Jim Whitescarver Thu 27 Jul 2017 11:57AM

I just discovered this group which might be a good operational trial of the DigLife.com Social Ledger Mattermost integration.

DigLife began with great enthusiasm as people willing to put their money where there mouth is enabling tech we trust for the world we want. I expected many members would become engaged and participate enabling us to produce great things together. But now we are facing the same challenge Hylo and all the other projects are facing. The number of active participants has declinrd.

This is to me just another case of self organizing decentralized groups including Hylo becoming dysfunctional over a certain size. While we all may have a theory of how we might overcome this research and the history of humanity suggests it won't happen spontaneously without deliberate organization substituting for organizational hierarchy.

It has been shown that small teams work most effectively and so we might expect an organization of small teams could be effective. But the teams we have formed have different vocabularies and culture. They fail to interoperate as each is on a separate path.

Doubly linked sociocratic circles are a reasonable choice for organizing teams designed to foster cooperation and collective intelligence. DigLife is applying principles from sociocracy, bossless self management, working out loud, etc. moving control to the edges. I am encouraged that the process may be fruitful. It might be a beginning of a sociocratic polyarchy with no top that can scale without limit. Peer to peer agreements might create the fabric of society with decentralized governance according our personal consensual agreements rather than the tyranny of the majority. Proactive linking related circles with ambassadors translating between the language and norms of different team cultures having shared values can enable cooperation and interoperability.

While engagement of diglife members has proven more difficult than expected, the engagement there is has been quite productive. While the material in the diglife google folder needs better presentation a wealth of great material has been produced.

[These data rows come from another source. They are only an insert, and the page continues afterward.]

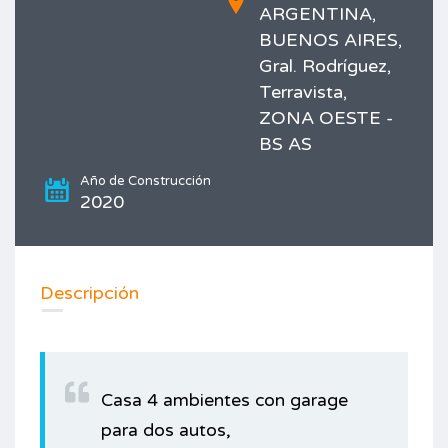
ARGENTINA,
BUENOS AIRES,
Gral. Rodríguez,
Terravista,
ZONA OESTE -
BS AS
Año de Construcción
2020
Imprimir
Descripción
Casa 4 ambientes con garage
para dos autos,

In my view the greatest accomplishment has been in the Social ledger Lab (video tool demo 14:30) producing a mattermost integration recording circle membership, goals, norms, commitment to activities while building interactive visualizations of the social graph of connections between people and the holonic structure of the organization and its activities. A the same time the ledger gives people credit for their involvement in activities. While the initial target is mattermost integration it could be integrated into any communication environment supporting webhook type triggers, actions and /commands. A web dashboard for the social ledger is also under construction.

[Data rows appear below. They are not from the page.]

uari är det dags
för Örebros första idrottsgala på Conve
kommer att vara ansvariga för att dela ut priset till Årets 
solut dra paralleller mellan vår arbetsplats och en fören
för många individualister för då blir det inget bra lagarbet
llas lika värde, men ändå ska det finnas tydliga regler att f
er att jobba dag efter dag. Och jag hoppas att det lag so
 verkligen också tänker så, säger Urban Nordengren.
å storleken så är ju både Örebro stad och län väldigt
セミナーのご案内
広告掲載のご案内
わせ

In what has become our deploy or die project success environment I agree diglife must produce something to be credable. The website 2.0 under development must be completed. The process of engaging members improved. and I am hopeful that we can deploy operational trials of a an initial release of The Social Ledger mattermost integration.

I suggest individuals proactively linking the various projects in our space may facilitate the mutual success of our projects.

BH

Bob Haugen Thu 27 Jul 2017 12:42PM

This is to me just another case of self organizing decentralized groups including Hylo becoming dysfunctional over a certain size.

I don't think it was size. It just wasn't going anywhere. Most of the people did not actually want to collaborate, and those that did, went elsewhere and did it.

I suggest individuals proactively linking the various projects in our space may facilitate the mutual success of our projects.

I agree with that, and think that projects starting to work together is what we need at this stage. Not "come help me with my project", but "let's do something so our projects can collaborate with each other from where we are".